The film was finally released seven years after the gig, with a 12A certificate. Shot on just three cameras, with half a dozen mics scattered around the stage, the images were vivid, but the overall sound quality was very poor.
Bowie himself had been lukewarm about releasing the film as he’d ditched the Ziggy character the day after the show, while Jeff Beck, who’d guested at the gig with a gloriously raucous version of Jean Genie morphing into the Beatles’ ‘Love Me Do’, flatly refused to be included.

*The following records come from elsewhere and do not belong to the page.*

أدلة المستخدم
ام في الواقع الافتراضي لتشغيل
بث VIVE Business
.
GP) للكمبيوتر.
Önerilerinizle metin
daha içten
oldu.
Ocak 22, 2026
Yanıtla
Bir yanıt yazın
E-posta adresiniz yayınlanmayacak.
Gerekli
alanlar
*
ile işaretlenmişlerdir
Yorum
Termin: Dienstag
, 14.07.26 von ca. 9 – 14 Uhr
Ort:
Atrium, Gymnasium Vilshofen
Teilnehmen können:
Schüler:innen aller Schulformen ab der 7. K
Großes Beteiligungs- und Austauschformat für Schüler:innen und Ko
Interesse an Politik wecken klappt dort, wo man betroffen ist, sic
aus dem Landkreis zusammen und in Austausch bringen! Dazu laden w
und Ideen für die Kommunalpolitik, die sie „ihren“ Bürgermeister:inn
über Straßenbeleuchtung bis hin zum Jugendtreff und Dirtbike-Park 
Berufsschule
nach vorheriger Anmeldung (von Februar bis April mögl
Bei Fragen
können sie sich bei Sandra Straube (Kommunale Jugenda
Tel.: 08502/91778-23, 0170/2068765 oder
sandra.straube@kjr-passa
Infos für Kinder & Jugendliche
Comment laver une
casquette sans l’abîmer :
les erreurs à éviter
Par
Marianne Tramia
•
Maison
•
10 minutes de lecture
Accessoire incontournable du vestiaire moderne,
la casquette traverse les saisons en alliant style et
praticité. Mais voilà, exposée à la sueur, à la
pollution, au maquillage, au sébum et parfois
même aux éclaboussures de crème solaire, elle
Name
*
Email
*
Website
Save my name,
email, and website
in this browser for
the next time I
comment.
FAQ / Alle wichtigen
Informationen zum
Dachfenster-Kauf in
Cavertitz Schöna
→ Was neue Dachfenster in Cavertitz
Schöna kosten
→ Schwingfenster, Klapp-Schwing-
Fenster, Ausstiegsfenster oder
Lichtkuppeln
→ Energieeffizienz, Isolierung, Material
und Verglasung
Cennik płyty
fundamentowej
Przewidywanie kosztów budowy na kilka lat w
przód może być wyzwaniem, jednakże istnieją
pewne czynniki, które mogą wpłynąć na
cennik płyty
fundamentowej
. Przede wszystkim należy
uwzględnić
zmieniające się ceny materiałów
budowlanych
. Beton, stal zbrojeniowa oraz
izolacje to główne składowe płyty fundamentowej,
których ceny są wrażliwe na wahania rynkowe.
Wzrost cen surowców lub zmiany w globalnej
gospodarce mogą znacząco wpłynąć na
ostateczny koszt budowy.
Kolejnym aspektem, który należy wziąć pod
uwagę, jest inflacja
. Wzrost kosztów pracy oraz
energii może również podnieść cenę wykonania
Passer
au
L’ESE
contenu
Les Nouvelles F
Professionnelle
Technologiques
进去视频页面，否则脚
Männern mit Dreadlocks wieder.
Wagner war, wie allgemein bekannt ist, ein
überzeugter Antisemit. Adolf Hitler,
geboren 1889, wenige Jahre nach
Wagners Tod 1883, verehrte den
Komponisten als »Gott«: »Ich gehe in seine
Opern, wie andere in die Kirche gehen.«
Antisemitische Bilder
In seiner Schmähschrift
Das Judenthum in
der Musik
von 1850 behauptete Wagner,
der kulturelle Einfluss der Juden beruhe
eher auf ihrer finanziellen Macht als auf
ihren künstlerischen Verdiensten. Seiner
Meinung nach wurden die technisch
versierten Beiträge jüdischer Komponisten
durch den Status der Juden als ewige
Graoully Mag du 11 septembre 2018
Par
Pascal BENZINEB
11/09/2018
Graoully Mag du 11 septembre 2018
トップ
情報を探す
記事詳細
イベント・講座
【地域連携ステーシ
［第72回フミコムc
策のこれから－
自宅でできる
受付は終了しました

In the pre-film chat, Don Letts explained to the Hammersmith audience that the last thing Beck wanted was to be associated with glam rock! Beck died in January, and the film of that Ziggy gig now stands as a timeless tribute to his dazzling fretwork and skilled use of feedback to create raw musical energy.
On screen, Pennebaker focused almost exclusively on Bowie and guitarist Mick Ronson, with bassist Trevor Bolder and drummer Woody only making brief appearances, and pianist Mike Garson completely invisible.
Now remastered and re-cut to include Beck’s contributions, the film has been extended to 1 hour 42 minutes. High points? A supercharged version of ‘All the Young Dudes’, the magnificent ‘Ch-Ch-Changes’, and ‘Suffragette City’, the original B-side of the single ‘Starman’, with its “Wham, Bam, Thank you Ma’am!” shout triumphantly doubled in volume by the live premiere audience
Bowie’s short, breathless farewell speech before the ‘Rock ‘n’ Roll Suicide’ encore is, today, poignant rather than shocking. Following the singer’s death from liver cancer in 2016, those words seem so moving.
The 50th anniversary reissued film and event was produced by The Makers Of and Echo Velvet alongside the David Bowie estate and in conjunction with Warner Music. CD, LP and Blu-Ray versions will be released on 11 August.